## PASSAGE SHOWN
· · · · · · ·
FolkGirl · 25/05/2015 10:56

I've been seeing someone for about 3 months. A couple of weeks ago i was unsure if I should end it over my own insecurities for his sake. I tried to, he became upset and persuaded me that I need to take a chance on another person at some point and that he was only interested in me. I'm going to preface this with the tired description of him as a really sweet guy, loads of friends close to his family, very respectable yada yada that I know means nothing.

So a couple of conversations/throwaway comments over the last week have made me question things. Again.

My boundaries are a bit shit, so I'm trying to work on those and it's finding the balance between, "you deserve better than that" and "fgs, FG, he's only human!".

So...

A comment that when he and his wife were still together, he and a couple of his friends/colleagues really fancied a very attractive woman at work and they used to flirt with/talk about her (I can imagine what was said). Basically, being a bit lechy. He said they were all in relationships so there was no intent there. And when they realised just how much younger she was, it felt a bit wrong. "Just harmless banter" though. Just feels very disrespectful to the young woman and his wife, although sthe woman flirted too. We all flirt at work a little, but it just felt a bit seedy. Timescales wise this would have been about 3 years ago. But he will still meet a lot of new young very attractive women. It goes with the job. Not sure I want to be with someone who is looking and flirting that openly.

In same conversation, he said it was hard letting go of wanting to be with a young (e.g. 25 yo) woman. He's early 40s. He said that (before meeting me, of course...) he had to remind himself that that attractive young woman he'd just seen wouldn't be interested so he had to look at older women seriously instead. I kind of feel like I've been 'settled for' because he's realised he can't do any better and get the sort of woman he wants anymore (which is one of my big hang ups because I was told that was all I'd ever be good for).

There are a couple of other little things that just don't sit quite right with me. But I don't know if that's just me and I have impossibly unrealistic expectations, or what!
· · · · · · ·
## LISTED RECORDS
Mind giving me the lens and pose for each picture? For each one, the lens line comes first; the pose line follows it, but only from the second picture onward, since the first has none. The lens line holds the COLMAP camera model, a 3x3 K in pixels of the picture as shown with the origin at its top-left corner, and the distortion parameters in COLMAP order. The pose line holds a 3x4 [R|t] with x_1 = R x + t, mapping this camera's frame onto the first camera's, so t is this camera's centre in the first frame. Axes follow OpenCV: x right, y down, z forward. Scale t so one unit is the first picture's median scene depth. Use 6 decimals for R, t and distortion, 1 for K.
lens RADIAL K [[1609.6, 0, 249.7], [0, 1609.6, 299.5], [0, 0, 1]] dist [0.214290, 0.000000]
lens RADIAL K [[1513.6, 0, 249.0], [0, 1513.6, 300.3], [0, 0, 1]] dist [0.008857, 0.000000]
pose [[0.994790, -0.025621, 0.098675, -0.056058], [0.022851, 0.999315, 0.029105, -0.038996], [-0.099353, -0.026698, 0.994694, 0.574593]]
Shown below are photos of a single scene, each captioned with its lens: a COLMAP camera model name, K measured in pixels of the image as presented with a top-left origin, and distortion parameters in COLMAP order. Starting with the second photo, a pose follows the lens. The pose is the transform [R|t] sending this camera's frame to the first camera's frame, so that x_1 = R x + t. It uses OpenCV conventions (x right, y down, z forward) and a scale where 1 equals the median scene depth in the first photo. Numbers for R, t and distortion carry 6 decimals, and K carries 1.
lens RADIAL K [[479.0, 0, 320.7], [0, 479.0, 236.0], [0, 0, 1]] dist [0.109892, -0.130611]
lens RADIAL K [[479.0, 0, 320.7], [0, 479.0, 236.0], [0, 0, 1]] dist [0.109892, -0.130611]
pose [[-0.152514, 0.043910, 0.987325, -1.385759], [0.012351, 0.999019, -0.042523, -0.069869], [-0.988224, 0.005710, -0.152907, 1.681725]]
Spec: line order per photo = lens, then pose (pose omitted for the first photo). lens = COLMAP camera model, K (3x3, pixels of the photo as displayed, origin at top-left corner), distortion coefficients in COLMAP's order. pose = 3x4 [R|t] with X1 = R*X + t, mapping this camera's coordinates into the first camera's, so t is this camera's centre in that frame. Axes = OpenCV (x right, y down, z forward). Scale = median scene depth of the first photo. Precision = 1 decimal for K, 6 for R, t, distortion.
· · · · · · ·
## THINGS TO DO
1. Answer these from the forum post:
(a) How long has the writer been seeing the man?
(b) About how long ago did the flirting at work take place?
(c) What age does the writer give for the man?
2. Does each statement agree with the forum post? Answer yes or no and quote the words that settle it.
(a) The man's job means he will still meet many new young, very attractive women.
(b) When the writer tried to end things, the man accepted it calmly.
(c) The man said he and his friends meant something by the flirting.

## RESULTS OF THE TASKS
1.
(a) About 3 months.
(b) About 3 years ago.
(c) Early 40s.

2.
(a) Yes: "But he will still meet a lot of new young very attractive women. It goes with the job."
(b) No: "he became upset and persuaded me that I need to take a chance on another person at some point"
(c) No: "He said they were all in relationships so there was no intent there."